# EXERCISE INSTRUCTIONS
Without changing a single word, write out every entry.

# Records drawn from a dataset
..........
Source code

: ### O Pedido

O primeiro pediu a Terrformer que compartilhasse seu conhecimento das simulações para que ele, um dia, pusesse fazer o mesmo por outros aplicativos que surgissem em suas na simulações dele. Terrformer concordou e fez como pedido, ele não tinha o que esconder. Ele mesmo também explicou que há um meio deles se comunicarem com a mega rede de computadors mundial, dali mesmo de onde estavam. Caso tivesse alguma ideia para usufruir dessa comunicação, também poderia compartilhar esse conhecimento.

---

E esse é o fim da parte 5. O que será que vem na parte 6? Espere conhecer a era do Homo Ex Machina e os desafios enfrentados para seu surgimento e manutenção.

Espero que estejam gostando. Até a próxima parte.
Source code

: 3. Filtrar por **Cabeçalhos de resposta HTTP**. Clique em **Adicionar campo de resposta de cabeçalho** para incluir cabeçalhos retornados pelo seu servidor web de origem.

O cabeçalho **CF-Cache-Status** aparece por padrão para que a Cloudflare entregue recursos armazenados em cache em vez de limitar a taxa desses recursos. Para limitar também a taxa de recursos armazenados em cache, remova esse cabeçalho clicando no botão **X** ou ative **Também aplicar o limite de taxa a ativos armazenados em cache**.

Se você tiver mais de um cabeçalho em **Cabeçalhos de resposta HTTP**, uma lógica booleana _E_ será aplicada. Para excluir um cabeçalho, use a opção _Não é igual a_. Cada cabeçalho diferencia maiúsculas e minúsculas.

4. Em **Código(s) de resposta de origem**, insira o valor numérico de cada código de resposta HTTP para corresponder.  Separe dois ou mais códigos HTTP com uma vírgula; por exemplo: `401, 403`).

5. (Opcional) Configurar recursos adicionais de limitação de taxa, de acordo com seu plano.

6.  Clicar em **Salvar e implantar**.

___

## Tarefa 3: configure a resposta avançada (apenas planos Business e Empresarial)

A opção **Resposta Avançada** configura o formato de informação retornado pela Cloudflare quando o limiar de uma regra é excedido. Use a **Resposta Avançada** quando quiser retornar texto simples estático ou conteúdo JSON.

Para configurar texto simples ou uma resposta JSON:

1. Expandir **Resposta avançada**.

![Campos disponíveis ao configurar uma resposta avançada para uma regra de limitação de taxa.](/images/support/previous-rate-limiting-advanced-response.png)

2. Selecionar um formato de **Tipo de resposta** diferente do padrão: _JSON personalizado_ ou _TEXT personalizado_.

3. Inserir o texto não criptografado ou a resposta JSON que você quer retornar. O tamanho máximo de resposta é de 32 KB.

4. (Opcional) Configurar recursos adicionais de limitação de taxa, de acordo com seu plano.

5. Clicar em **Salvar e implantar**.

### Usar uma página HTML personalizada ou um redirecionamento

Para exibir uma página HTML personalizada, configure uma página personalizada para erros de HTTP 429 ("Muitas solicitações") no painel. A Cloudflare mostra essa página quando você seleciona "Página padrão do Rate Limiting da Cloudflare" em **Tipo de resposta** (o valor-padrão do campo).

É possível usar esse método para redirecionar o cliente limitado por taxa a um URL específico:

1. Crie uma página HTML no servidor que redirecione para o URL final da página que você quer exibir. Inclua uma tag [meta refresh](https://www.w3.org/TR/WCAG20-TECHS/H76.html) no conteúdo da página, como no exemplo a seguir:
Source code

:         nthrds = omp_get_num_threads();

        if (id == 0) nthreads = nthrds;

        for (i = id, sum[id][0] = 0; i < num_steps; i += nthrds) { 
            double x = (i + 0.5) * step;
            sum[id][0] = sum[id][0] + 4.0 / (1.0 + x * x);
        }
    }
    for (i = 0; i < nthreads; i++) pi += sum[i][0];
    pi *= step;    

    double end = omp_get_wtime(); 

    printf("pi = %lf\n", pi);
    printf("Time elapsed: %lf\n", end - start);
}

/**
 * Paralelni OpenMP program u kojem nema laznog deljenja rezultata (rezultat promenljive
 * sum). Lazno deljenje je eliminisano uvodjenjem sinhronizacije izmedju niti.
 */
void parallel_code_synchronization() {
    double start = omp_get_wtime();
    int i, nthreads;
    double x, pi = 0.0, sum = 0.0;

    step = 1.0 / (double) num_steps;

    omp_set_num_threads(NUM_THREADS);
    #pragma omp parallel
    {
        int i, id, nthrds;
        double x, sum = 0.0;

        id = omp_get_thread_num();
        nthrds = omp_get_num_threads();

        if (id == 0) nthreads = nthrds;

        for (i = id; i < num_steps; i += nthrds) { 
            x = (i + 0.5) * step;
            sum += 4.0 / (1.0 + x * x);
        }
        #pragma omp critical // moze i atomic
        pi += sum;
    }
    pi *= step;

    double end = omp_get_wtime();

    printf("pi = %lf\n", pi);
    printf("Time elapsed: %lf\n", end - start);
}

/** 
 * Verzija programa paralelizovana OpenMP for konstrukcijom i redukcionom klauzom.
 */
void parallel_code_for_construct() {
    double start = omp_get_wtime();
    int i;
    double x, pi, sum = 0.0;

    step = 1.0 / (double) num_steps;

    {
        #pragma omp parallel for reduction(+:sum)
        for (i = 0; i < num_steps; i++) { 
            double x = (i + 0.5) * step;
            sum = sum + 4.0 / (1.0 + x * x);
..........
# YOUR RESPONSE
Source code

: ### O Pedido

O primeiro pediu a Terrformer que compartilhasse seu conhecimento das simulações para que ele, um dia, pusesse fazer o mesmo por outros aplicativos que surgissem em suas na simulações dele. Terrformer concordou e fez como pedido, ele não tinha o que esconder. Ele mesmo também explicou que há um meio deles se comunicarem com a mega rede de computadors mundial, dali mesmo de onde estavam. Caso tivesse alguma ideia para usufruir dessa comunicação, também poderia compartilhar esse conhecimento.

---

E esse é o fim da parte 5. O que será que vem na parte 6? Espere conhecer a era do Homo Ex Machina e os desafios enfrentados para seu surgimento e manutenção.

Espero que estejam gostando. Até a próxima parte.
Source code

: 3. Filtrar por **Cabeçalhos de resposta HTTP**. Clique em **Adicionar campo de resposta de cabeçalho** para incluir cabeçalhos retornados pelo seu servidor web de origem.

O cabeçalho **CF-Cache-Status** aparece por padrão para que a Cloudflare entregue recursos armazenados em cache em vez de limitar a taxa desses recursos. Para limitar também a taxa de recursos armazenados em cache, remova esse cabeçalho clicando no botão **X** ou ative **Também aplicar o limite de taxa a ativos armazenados em cache**.

Se você tiver mais de um cabeçalho em **Cabeçalhos de resposta HTTP**, uma lógica booleana _E_ será aplicada. Para excluir um cabeçalho, use a opção _Não é igual a_. Cada cabeçalho diferencia maiúsculas e minúsculas.

4. Em **Código(s) de resposta de origem**, insira o valor numérico de cada código de resposta HTTP para corresponder.  Separe dois ou mais códigos HTTP com uma vírgula; por exemplo: `401, 403`).

5. (Opcional) Configurar recursos adicionais de limitação de taxa, de acordo com seu plano.

6.  Clicar em **Salvar e implantar**.

___

## Tarefa 3: configure a resposta avançada (apenas planos Business e Empresarial)

A opção **Resposta Avançada** configura o formato de informação retornado pela Cloudflare quando o limiar de uma regra é excedido. Use a **Resposta Avançada** quando quiser retornar texto simples estático ou conteúdo JSON.

Para configurar texto simples ou uma resposta JSON:

1. Expandir **Resposta avançada**.

![Campos disponíveis ao configurar uma resposta avançada para uma regra de limitação de taxa.](/images/support/previous-rate-limiting-advanced-response.png)

2. Selecionar um formato de **Tipo de resposta** diferente do padrão: _JSON personalizado_ ou _TEXT personalizado_.

3. Inserir o texto não criptografado ou a resposta JSON que você quer retornar. O tamanho máximo de resposta é de 32 KB.

4. (Opcional) Configurar recursos adicionais de limitação de taxa, de acordo com seu plano.

5. Clicar em **Salvar e implantar**.

### Usar uma página HTML personalizada ou um redirecionamento

Para exibir uma página HTML personalizada, configure uma página personalizada para erros de HTTP 429 ("Muitas solicitações") no painel. A Cloudflare mostra essa página quando você seleciona "Página padrão do Rate Limiting da Cloudflare" em **Tipo de resposta** (o valor-padrão do campo).

É possível usar esse método para redirecionar o cliente limitado por taxa a um URL específico:

1. Crie uma página HTML no servidor que redirecione para o URL final da página que você quer exibir. Inclua uma tag [meta refresh](https://www.w3.org/TR/WCAG20-TECHS/H76.html) no conteúdo da página, como no exemplo a seguir:
Source code

:         nthrds = omp_get_num_threads();

        if (id == 0) nthreads = nthrds;

        for (i = id, sum[id][0] = 0; i < num_steps; i += nthrds) { 
            double x = (i + 0.5) * step;
            sum[id][0] = sum[id][0] + 4.0 / (1.0 + x * x);
        }
    }
    for (i = 0; i < nthreads; i++) pi += sum[i][0];
    pi *= step;    

    double end = omp_get_wtime(); 

    printf("pi = %lf\n", pi);
    printf("Time elapsed: %lf\n", end - start);
}

/**
 * Paralelni OpenMP program u kojem nema laznog deljenja rezultata (rezultat promenljive
 * sum). Lazno deljenje je eliminisano uvodjenjem sinhronizacije izmedju niti.
 */
void parallel_code_synchronization() {
    double start = omp_get_wtime();
    int i, nthreads;
    double x, pi = 0.0, sum = 0.0;

    step = 1.0 / (double) num_steps;

    omp_set_num_threads(NUM_THREADS);
    #pragma omp parallel
    {
        int i, id, nthrds;
        double x, sum = 0.0;

        id = omp_get_thread_num();
        nthrds = omp_get_num_threads();

        if (id == 0) nthreads = nthrds;

        for (i = id; i < num_steps; i += nthrds) { 
            x = (i + 0.5) * step;
            sum += 4.0 / (1.0 + x * x);
        }
        #pragma omp critical // moze i atomic
        pi += sum;
    }
    pi *= step;

    double end = omp_get_wtime();

    printf("pi = %lf\n", pi);
    printf("Time elapsed: %lf\n", end - start);
}

/** 
 * Verzija programa paralelizovana OpenMP for konstrukcijom i redukcionom klauzom.
 */
void parallel_code_for_construct() {
    double start = omp_get_wtime();
    int i;
    double x, pi, sum = 0.0;

    step = 1.0 / (double) num_steps;

    {
        #pragma omp parallel for reduction(+:sum)
        for (i = 0; i < num_steps; i++) { 
            double x = (i + 0.5) * step;
            sum = sum + 4.0 / (1.0 + x * x);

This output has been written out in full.